Ghosh: I would believe that personal savings are relatively inelastic to the interest rate in India simply because experiences with stock market and other financial instruments have been very uneven, and we don’t have proper pension systems so there is little choice. But on the other hand, there is a question of equity; of justice to pensioners and poor people who are saving in, say, post office accounts. So maybe you have to think about a structured system where some types of savings are relatively more protected.
Q: The problem with that, some would argue, is that the relatively higher rates on small savings schemes distort the market and impact transmission.
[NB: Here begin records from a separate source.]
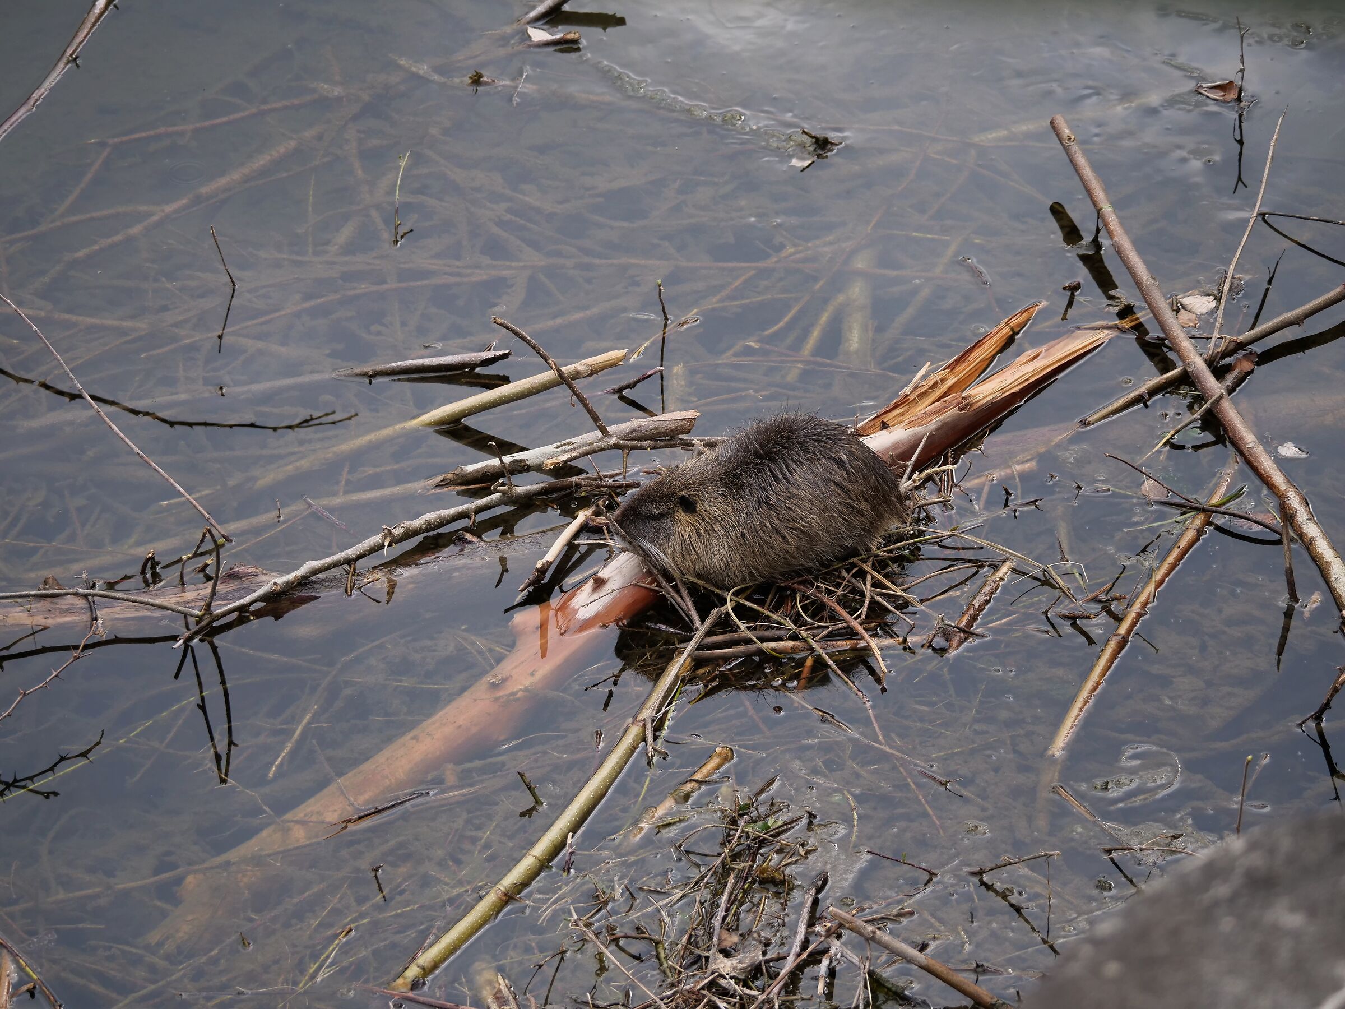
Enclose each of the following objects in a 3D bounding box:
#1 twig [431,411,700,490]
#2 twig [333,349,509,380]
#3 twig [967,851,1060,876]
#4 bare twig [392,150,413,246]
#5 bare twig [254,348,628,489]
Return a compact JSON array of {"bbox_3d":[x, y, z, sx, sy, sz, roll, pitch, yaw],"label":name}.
[{"bbox_3d":[-0.152,-0.067,10.623,0.390,0.042,0.040,-13,32,10],"label":"twig"},{"bbox_3d":[-0.351,-0.195,10.899,0.250,0.030,0.030,-6,33,3],"label":"twig"},{"bbox_3d":[0.432,0.453,9.812,0.155,0.016,0.018,-14,19,42],"label":"twig"},{"bbox_3d":[-0.389,-0.444,11.247,0.018,0.020,0.165,8,57,-2],"label":"bare twig"},{"bbox_3d":[-0.322,-0.103,10.768,0.575,0.045,0.045,-24,32,10],"label":"bare twig"}]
Ghosh: I think banks are completely unjustified in claiming this. I mean where is the evidence that banks are not getting the savings that they can lend out? They are sitting on them and they are investing them in government securities. I believe, in fact, I have seen studies that actually suggest that bank margins have been rising. So I’m not convinced by this argument at all.
Q: Like you mentioned earlier, representatives of the government have been asking for a rate cut and there have been rumours of a strained relationship. What is your take on the debate over the independence of the RBI, especially in the light of the stress on independence of central banks in developed countries?
Ghosh: I believe an independent central bank is an oxymoron—I don’t believe they exist and I don’t believe they should exist. All the people that tell you that a central bank is independent are basically telling you that it is subservient to financial interests, that is the interest of the financial class, rather than subservient to politics.
Q: What would you say should be the priority for the government in order to step up and be able to help the economy make use of the rate cut?
Ghosh: I think the real drag on the economy today is the pattern of fiscal policy—of public spending. If they want the economy to revive, there needs to be a big push in certain critical areas, which is the opposite of what they are doing. (There needs to be a) big push in rural employment guarantee, creation of an urban employment guarantee, increase of social sector spending for health, education and nutrition, actual implementation of the Food Security Act, and so on. All of this can easily be financed by making the tax administration more efficient. I’m not asking for an increase in taxes. I’m just saying implement your tax laws, properly and seriously.
Q: So what do you make of this push to cut the fiscal deficit?
Ghosh: I think it’s obscene. You don’t do that in the middle of a deceleration. What’s the point, except for some kudos from some international bankers, who are not actually going to come up and help you to increase investment?